Kido · March 9, 2018, 1:55pm

I’ve got the similar problem, that I would like to work offline with my local XWiki on the laptop and sync with a server when back in the net. I’m going to give symmetricDS a try, but would like to know before, how XWiki will behave when data are modified directly on the database. Will the cache notice? If not, will it notice after restarting the servlet container, or are there any persisted cache components that would survive?

Thanks
Guido

tmortagne · March 9, 2018, 2:13pm

No persistent cache to worry about for this use case. Solr index is kind of a persistent cache but it’s making sure automatically at startup that it’s up to date.

Something you will have issue without if you just synchronize databases is extensions since they are not stored in the database (some extension need to be loaded before the database is initialized). So you might also need to synchronize the permanent dir if you plan to play with extensions too.

Kido · March 9, 2018, 2:22pm

Thanks! Didn’t think of that. I’ve just checked: symmetricDS supports file synchronization as well. So it might be a solution. I’ll try and set that up.

muhsackio · July 20, 2018, 1:42am

@Kido @lightbender

Jumping in to say that I am working on a similar set up, checking in to see if you’d had an luck since you last posted.

Working with MySQL replication, just Master-Slave for now. Database replication is working fine as confirmed by inspecting using MySQL workbench, but I’m still working on getting the clustering to work properly so that the cache’s are synchronized.

My desired setup is a little bit different than the classic cluster scenario. I am not looking to load balance, but use discrete server / DB units to provide localized access at remote sites while maintaining everything in a single Master database.

If I have any success I will report back.

As for the caching issues, no errors are being thrown from JGroups so far. Currently testing a with tcp channel targeting two locally hosted tomcat instances. One instance is connected to the Master DB, while one is connected to the Slave DB. Next step is to verify clustering works with both servers connecting to the same database, as suggested in the Clustering guide. Will try UDP channel as a second resort as well.

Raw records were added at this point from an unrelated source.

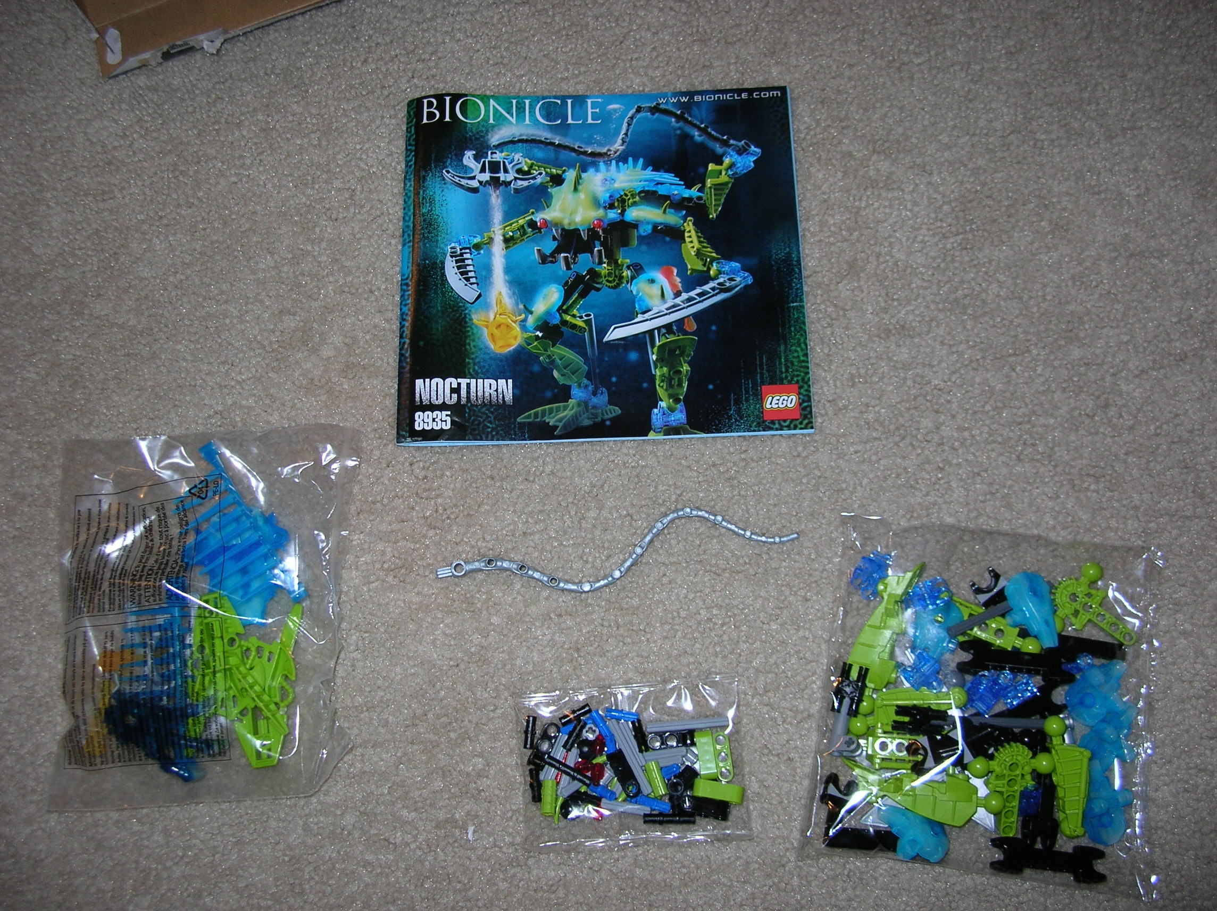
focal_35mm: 36
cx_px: 608
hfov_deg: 51.4
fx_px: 1265
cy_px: 456
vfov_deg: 39.6
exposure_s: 1/60.1
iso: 50
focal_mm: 6
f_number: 2.7
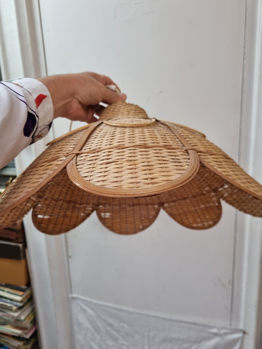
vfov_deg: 67.3
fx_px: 262
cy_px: 174
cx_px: 131
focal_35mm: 26
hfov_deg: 53.1
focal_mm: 5.4
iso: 200
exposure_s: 1/100
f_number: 1.8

My setup details are below:
XWiki 9.11.7
Tomcat 7.0.90
Java 1.8.0_172

ben.megson · July 25, 2018, 2:30pm

Hello @muhsackio,

Sounds interesting, I was thinking of something similar in future so would be interested to know how you get on.

Is your proposed setup anything like sharding?

Thanks,
Ben

muhsackio · July 31, 2018, 3:02pm

My proposed setup isn’t quite like sharding. My goal isn’t to distribute load in a high traffic environment, which sharding seems to address based on my understanding. It is instead to provide data consistency across instances which may be hosted in disparate geographic locations with poor / expensive internet connectivity. We host in these remote locations to provide quicker access to users to who are affected by poor internet connectivity, but the challenge is to provide them with a data set consistent with what it is on our main site.

Here is a diagram of what this would look like:

XWiki%20Deployment%20with%20Replication_screen-01

Provided I can get a Master - Slave setup to work, a Master-Master setup would be next to enable write capability at the remote site.

ClemensRobbenhaar · August 4, 2018, 7:13pm

If the connection is not very good but normally at least available, you might check out the “Clustering Guide” as a start: https://www.xwiki.org/xwiki/bin/view/Documentation/AdminGuide/Clustering/
As the “shared file system” needed for that solution is likely not an option here, you might use a different solution like regular calls to rsync between the instances.

danthi · November 6, 2020, 4:30pm

Did you have any success? I’m looking to do exactly what you’ve described and have it working except the remote XWiki’s isn’t showing the revised documents which is due to caching. Once I solve this issue I think I’ll have a working solution.

Kido · November 9, 2020, 7:46am

No, sorry, @danthi, I never took the time to set this up.